Hi All- been lurking and reading everything I can here. I have 2 pair of Archangels and a pair of Jacobins. Currently, they are housed in a 4 x 8 dog pen with the bottom 2' wrapped with siding and a gable roof that hangs down 1 ft- the 4' end has nest boxes- 
What I need help with is this- I picked up a 6' x 8' shed that I want to convert to a loft- my plan is to lay it out so that it is divided in half (6x4 each section) and each section would have it's own sunporch (30" wide 30" high and 4' long). I was going to put a flight pen on the opposite side but I am being told that neither of these breeds are fliers so I don't need it.

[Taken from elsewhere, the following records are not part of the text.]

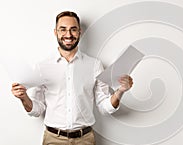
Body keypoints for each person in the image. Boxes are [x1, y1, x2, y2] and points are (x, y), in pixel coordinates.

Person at [11, 11, 133, 145]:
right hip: (53, 139)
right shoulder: (42, 67)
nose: (68, 35)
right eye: (63, 29)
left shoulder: (94, 65)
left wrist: (120, 90)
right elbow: (36, 110)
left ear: (79, 32)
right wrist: (23, 97)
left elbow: (104, 106)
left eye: (73, 29)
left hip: (85, 139)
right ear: (55, 32)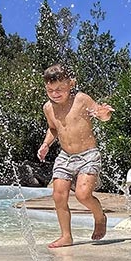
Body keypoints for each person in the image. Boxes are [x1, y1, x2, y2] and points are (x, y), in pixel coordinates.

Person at [37, 64, 114, 248]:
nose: (55, 94)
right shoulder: (48, 108)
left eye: (59, 89)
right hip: (65, 156)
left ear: (70, 84)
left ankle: (100, 216)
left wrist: (105, 115)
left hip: (88, 155)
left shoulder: (81, 99)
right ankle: (66, 236)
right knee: (58, 196)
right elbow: (53, 128)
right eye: (50, 90)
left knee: (83, 195)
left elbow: (99, 114)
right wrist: (46, 144)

So what say you guys- this is my first time keeping pigeons (beyond feral)


----------



## Jay3 (May 4, 2008)

First of all, they aren't safe in a dog pen. Too many things can get in after them. Also, don't know where you are located, but they need protection from cold blowing winds as well.
Doesn't matter if they are flying breeds or not. They do fly, and they need a flight pen or something where they can fly a bit and get out in the fresh air and sunshine. Also a place where you can set up a bath for them which is important to their well being.


----------



## c.hert (Jan 15, 2010)

http://www.pigeons.biz/forums/f38/


----------



## mrwoodboat (Dec 24, 2014)

The dog pen isn't a chain link pen- it is welded wire panels with 1x2 welded wire panels- I didn't explain well enough- it is 5' high wrapped 2' up from the bottom and 1' down from the top- the end is completely closed in so the only part that is open is a 2' wide section on two sides. They can get up in the gable (it is where the perches are mounted) or on the end. 
We are in SC- it was 78 degrees today.

So a flight pen that is 8x8x6' tall should be good?


----------



## Jay3 (May 4, 2008)

IX2 welded wire panels still let anything in. Mice will contaminate food and water, and rats will kill the birds.


----------



## Jay3 (May 4, 2008)

Did you check out the link that c.hert posted. It has many loft ideas on it. Think you would enjoy looking at them.


----------